The politician suffered from chronic myelomonocytic leukemia and underwent chemotherapy. Berlusconi was then in the San Raffaele clinic in Milan for more than a month, and was hospitalized again on June 9.
Berlusconi was considered one of Vladimir Putin’s closest friends. He openly recognized Crimea as part of Russia and flew to the annexed peninsula in September 2015 for a private meeting with Putin.
After the start of the war in Ukraine, Italy’s former prime minister claimed he was disappointed in Putin. “I haven’t heard anything from Putin lately. We were very good friends, I made two phone calls at the beginning of this operation and received no answer”, Il Messaggero quoted Berlusconi as saying. At the same time, he continued to assert that Ukrainian President Volodymyr Zelensky was to blame for the war. “All that had to be done was to stop attacking the two autonomous republics in Donbass, and that would not have happened. I have a very, very negative assessment of this gentleman’s behavior”, he stated.

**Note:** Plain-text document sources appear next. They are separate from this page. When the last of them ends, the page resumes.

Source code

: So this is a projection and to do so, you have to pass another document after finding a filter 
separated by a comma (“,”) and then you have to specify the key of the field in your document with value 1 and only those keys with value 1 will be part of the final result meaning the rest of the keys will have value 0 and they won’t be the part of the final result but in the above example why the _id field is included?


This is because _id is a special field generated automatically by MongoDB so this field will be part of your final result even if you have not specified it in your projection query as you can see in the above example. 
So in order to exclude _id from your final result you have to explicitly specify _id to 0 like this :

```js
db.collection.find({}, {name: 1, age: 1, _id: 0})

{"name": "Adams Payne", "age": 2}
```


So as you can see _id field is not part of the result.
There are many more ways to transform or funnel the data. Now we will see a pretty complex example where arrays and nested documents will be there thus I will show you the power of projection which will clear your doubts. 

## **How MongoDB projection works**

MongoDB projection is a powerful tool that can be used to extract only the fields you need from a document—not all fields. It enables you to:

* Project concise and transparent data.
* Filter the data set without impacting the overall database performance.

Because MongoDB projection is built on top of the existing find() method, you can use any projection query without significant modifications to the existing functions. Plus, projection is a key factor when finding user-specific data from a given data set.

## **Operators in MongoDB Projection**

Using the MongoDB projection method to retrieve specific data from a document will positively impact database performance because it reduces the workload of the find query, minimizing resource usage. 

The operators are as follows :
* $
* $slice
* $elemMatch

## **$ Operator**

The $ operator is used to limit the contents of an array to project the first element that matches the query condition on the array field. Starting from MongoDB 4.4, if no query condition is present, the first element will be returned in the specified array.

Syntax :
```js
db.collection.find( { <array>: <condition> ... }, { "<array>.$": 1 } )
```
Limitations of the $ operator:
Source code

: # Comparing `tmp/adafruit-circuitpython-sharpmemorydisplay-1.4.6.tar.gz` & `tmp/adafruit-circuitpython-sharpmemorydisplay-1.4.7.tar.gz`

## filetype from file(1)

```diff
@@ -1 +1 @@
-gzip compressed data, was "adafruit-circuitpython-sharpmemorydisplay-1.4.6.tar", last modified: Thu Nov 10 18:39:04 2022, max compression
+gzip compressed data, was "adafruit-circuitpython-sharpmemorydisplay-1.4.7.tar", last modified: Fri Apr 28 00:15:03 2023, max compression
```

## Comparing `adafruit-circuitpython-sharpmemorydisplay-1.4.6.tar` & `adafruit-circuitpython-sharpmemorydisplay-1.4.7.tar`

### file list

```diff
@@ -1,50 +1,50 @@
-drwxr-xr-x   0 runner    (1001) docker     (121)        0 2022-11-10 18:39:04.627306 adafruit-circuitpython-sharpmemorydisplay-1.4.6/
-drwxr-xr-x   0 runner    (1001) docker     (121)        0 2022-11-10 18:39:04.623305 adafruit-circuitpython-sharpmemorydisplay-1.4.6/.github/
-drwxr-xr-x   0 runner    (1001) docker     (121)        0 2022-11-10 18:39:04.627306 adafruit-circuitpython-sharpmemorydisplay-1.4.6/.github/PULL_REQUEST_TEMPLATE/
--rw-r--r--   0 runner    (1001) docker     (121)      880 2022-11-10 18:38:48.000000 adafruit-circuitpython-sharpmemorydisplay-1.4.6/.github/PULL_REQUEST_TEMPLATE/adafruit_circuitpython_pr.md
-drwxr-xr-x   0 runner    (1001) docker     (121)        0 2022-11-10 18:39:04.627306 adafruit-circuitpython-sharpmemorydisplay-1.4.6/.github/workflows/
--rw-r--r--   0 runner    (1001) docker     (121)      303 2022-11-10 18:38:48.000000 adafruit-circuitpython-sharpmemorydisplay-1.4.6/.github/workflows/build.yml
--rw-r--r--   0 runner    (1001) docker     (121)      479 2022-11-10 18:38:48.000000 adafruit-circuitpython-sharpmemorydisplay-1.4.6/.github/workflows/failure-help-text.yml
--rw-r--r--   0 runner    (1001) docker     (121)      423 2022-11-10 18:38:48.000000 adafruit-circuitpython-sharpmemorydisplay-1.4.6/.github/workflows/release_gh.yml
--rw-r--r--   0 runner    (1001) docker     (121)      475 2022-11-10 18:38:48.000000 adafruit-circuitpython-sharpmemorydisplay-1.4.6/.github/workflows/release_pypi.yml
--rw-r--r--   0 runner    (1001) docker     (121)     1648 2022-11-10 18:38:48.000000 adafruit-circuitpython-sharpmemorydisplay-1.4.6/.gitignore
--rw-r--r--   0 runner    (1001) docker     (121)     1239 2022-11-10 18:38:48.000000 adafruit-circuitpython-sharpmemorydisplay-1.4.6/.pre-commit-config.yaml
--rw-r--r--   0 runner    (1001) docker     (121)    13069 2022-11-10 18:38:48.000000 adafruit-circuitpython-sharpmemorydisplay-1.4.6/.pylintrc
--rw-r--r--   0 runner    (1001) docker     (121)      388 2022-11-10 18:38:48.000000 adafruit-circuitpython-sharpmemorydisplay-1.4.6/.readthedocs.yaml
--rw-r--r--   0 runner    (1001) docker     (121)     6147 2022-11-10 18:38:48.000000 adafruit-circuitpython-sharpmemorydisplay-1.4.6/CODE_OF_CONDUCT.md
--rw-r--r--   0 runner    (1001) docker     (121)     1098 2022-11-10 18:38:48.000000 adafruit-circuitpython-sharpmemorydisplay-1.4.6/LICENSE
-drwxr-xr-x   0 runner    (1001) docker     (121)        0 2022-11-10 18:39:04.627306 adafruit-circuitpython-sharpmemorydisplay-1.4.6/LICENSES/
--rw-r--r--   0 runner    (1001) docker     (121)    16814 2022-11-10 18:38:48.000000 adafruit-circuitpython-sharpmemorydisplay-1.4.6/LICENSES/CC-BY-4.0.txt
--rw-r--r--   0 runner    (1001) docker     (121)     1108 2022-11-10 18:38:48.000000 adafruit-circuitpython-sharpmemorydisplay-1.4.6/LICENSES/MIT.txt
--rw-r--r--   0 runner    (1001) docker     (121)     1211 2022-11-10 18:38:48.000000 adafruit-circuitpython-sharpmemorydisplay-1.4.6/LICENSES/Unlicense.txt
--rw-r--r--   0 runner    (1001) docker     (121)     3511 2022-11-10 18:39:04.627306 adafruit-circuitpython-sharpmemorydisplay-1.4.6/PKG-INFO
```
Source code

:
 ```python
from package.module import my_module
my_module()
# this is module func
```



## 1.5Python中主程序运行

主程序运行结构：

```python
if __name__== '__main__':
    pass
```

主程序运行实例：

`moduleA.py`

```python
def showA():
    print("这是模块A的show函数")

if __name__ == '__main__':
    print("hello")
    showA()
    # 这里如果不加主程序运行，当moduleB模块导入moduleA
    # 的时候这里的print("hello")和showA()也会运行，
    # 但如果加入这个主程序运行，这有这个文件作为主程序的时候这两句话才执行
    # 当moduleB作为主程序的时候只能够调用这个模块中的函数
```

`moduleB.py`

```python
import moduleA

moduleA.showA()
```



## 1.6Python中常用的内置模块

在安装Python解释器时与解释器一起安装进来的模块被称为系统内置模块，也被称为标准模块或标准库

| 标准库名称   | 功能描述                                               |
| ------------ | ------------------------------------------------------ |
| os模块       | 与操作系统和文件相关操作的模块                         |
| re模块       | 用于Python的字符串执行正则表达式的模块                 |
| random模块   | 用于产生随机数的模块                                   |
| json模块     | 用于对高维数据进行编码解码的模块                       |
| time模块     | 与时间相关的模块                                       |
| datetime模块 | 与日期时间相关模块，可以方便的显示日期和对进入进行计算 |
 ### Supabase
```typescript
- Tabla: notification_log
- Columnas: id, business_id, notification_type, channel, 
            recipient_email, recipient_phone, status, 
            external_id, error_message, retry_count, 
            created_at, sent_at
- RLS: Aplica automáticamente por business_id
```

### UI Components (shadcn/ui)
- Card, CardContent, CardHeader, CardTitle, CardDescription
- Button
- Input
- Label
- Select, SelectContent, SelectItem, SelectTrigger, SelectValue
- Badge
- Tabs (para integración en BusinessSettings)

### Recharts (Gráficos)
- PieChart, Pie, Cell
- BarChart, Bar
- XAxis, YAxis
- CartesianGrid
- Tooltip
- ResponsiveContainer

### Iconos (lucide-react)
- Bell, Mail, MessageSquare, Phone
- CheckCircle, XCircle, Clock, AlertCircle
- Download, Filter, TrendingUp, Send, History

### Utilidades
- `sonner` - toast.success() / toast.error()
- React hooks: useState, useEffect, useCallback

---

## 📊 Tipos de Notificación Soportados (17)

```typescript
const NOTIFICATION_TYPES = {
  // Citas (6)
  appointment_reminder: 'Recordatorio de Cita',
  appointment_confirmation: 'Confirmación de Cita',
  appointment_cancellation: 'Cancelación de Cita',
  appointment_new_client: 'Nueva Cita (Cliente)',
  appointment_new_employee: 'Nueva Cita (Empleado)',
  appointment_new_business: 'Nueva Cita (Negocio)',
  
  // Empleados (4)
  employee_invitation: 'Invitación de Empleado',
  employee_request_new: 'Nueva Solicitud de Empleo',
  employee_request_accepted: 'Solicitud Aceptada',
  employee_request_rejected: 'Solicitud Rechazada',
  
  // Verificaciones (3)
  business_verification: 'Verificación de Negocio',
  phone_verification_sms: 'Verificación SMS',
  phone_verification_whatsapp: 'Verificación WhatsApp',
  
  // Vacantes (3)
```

Berlusconi made his debut in Italian politics at the age of 57, coming to it from business. In January 1994 he founded the party Forza Italia (“Forward, Italy!”) and just 60 days later together with it won the national parliamentary elections. The core of the party was made up of fans of the Milan soccer club.
Less than a year later, in January 1995, Berlusconi resigned. He became prime minister again in 2001 and remained at the head of government until 2006. Two years later Berlusconi’s party, which by then was already called “People of Freedom”, and its allies won a convincing victory in the 2008 elections. This time Berlusconi served as prime minister until November 2011. The politician’s most recent departure as prime minister was linked to a number of scandals. He was accused of malfeasance and financial fraud amid the economic crisis and the distrust of European stock exchanges in Italian sovereign debt obligations.
Berlusconi’s party remains a member of the ruling coalition, and the former prime minister himself has sat in the 19th Senate since last September. He was the first multibillionaire to head a European government: in 2005 Forbes estimated his fortune at $12 billion and he was the 25th richest man in the world.